As any of you subscribed to the numpy-discussion list will have
probably noticed, there's intense debate going on about how numpy can
do a better job of handling missing data and masked arrays. Part of
the problem is that we aren't actually sure what users need these
features to do. There's one group who just wants R-style "missing
data", and their needs are pretty straightforward -- they just want a
magic value that indicates some data point doesn't actually exist. But
it seems like there's also demand for a more "masked array"-like
feature, similar to the current numpy.ma, where the mask is
non-destructive and easily manipulable. No-one seems clear on who
exactly this should work, though, and there's a lot of disagreement
about what semantics make sense. (If you want more details, there's a
wiki page summarizing some of this).
Since you seem to be the biggest users of numpy.ma, it would be really
helpful if you could explain how you actually use it, so we can make
sure that whatever we do in numpy-land is actually useful to you!
What does matplotlib use masked arrays for? Is it just a convenient
way to keep an array and a boolean mask together in one object, or do
you take advantage of more numpy.ma features?
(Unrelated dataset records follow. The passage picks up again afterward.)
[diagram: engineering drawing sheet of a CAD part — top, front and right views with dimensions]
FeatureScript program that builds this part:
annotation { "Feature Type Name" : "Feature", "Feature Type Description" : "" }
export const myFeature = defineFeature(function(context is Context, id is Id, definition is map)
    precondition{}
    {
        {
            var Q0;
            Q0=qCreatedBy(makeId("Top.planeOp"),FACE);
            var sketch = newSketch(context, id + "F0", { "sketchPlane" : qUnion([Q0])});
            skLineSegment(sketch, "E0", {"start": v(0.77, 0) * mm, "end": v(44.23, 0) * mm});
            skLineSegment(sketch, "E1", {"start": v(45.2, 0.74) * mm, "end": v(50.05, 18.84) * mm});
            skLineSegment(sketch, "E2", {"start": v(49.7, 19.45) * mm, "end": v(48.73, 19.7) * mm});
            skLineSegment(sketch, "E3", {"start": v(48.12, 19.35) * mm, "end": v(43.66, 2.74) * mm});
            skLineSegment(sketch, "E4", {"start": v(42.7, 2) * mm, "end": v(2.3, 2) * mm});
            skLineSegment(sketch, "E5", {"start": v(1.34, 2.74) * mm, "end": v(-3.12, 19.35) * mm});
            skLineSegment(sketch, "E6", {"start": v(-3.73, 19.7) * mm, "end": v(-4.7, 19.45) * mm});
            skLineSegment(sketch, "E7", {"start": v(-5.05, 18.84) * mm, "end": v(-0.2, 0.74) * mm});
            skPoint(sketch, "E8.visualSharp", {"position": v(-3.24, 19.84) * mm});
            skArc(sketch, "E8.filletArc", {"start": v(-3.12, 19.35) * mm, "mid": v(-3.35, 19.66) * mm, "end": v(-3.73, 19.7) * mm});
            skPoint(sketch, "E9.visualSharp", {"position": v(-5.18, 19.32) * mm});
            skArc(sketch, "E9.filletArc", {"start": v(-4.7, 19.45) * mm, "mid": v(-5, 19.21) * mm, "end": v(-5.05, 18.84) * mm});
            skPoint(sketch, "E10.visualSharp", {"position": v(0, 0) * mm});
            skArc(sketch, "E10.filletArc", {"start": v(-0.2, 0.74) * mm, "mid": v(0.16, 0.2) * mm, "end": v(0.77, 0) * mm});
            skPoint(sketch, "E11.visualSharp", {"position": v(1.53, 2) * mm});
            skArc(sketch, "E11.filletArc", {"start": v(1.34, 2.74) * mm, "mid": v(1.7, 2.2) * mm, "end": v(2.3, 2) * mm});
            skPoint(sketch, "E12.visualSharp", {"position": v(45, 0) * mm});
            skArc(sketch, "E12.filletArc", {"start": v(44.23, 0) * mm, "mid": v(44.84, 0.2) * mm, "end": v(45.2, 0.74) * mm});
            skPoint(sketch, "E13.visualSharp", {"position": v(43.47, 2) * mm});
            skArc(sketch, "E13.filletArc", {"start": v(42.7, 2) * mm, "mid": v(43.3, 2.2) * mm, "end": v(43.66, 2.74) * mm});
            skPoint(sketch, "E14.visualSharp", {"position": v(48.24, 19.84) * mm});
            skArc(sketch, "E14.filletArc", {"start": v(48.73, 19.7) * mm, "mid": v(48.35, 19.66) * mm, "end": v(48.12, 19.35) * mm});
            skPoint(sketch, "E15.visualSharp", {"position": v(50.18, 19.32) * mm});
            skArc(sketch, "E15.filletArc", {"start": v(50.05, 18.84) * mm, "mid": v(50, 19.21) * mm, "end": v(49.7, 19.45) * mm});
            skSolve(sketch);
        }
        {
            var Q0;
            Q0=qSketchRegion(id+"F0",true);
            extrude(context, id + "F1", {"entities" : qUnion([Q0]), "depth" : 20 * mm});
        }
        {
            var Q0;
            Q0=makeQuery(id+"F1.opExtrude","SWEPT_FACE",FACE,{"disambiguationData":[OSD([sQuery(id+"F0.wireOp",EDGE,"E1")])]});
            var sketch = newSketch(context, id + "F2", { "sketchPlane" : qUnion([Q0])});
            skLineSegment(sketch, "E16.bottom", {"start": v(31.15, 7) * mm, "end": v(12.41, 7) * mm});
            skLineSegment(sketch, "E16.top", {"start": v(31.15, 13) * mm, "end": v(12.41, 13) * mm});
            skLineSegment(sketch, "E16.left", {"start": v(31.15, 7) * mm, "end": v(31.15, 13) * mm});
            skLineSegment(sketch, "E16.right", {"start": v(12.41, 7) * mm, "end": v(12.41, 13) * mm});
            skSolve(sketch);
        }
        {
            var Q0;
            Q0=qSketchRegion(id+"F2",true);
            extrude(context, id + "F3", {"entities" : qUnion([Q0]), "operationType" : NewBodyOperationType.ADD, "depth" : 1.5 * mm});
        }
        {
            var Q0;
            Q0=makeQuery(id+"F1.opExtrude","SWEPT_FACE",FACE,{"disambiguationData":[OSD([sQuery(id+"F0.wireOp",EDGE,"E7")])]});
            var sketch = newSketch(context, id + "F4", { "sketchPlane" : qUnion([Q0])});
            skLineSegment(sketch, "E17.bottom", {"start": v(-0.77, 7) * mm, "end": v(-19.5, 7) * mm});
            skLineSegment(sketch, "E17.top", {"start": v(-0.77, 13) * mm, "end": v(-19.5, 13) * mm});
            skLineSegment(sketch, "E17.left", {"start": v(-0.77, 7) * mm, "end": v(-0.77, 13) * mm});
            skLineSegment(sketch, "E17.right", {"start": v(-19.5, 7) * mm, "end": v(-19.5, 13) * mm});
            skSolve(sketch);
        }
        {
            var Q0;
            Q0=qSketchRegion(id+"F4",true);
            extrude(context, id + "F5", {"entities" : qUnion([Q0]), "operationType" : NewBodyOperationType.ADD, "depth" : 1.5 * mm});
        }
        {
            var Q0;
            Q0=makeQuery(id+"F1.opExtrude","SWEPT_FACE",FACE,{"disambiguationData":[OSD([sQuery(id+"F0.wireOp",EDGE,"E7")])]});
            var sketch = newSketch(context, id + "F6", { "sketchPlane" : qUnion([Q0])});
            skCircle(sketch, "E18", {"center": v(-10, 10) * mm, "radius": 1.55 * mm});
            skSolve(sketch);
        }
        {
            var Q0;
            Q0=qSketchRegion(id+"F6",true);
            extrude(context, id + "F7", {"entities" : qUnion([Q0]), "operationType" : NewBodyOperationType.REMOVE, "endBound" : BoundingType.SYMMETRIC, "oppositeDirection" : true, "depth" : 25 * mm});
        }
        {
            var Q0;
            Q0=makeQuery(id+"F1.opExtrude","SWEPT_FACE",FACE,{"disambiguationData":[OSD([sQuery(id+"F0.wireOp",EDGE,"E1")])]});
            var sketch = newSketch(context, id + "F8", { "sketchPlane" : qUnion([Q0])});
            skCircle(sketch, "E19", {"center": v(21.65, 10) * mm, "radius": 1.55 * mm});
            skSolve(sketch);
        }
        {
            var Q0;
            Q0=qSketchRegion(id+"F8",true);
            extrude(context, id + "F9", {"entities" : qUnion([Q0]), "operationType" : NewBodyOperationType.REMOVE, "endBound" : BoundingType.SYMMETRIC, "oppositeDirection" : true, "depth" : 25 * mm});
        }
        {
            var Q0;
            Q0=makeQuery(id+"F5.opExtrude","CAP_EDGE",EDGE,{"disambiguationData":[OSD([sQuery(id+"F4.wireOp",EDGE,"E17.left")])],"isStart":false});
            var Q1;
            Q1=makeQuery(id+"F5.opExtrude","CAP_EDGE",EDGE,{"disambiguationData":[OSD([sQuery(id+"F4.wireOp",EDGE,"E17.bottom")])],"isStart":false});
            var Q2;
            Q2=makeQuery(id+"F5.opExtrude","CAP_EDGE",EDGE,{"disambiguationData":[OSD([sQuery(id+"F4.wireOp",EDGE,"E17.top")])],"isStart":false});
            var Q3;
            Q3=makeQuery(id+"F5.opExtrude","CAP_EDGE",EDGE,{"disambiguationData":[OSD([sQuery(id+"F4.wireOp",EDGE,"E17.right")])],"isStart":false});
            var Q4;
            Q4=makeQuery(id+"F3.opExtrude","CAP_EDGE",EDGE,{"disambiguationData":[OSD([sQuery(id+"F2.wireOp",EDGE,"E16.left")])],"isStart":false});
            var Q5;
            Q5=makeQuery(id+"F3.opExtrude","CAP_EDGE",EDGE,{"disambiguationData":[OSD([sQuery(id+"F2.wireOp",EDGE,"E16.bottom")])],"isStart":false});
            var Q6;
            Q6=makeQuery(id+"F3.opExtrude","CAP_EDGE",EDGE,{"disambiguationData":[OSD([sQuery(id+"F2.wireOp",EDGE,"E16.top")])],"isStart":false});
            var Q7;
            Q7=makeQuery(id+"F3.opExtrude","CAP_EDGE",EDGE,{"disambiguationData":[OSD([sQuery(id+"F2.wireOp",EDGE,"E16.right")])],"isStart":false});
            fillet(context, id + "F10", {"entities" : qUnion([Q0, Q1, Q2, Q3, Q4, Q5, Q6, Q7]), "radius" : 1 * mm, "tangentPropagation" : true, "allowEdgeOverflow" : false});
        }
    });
For example, do you
- unmask values?
- create multiple arrays that share the same storage for their data,
but have different masks? (i.e., creating a new array with new
elements masked, but without actually allocating the memory for a full
- use reduction operations on masked arrays? (e.g., np.sum(masked_arr))
- use binary operations on masked arrays? (e.g., masked_arr1 + masked_arr2)
And while we're at it, any complaints about how numpy.ma works now,
that a new version might do better?
Thanks in advance,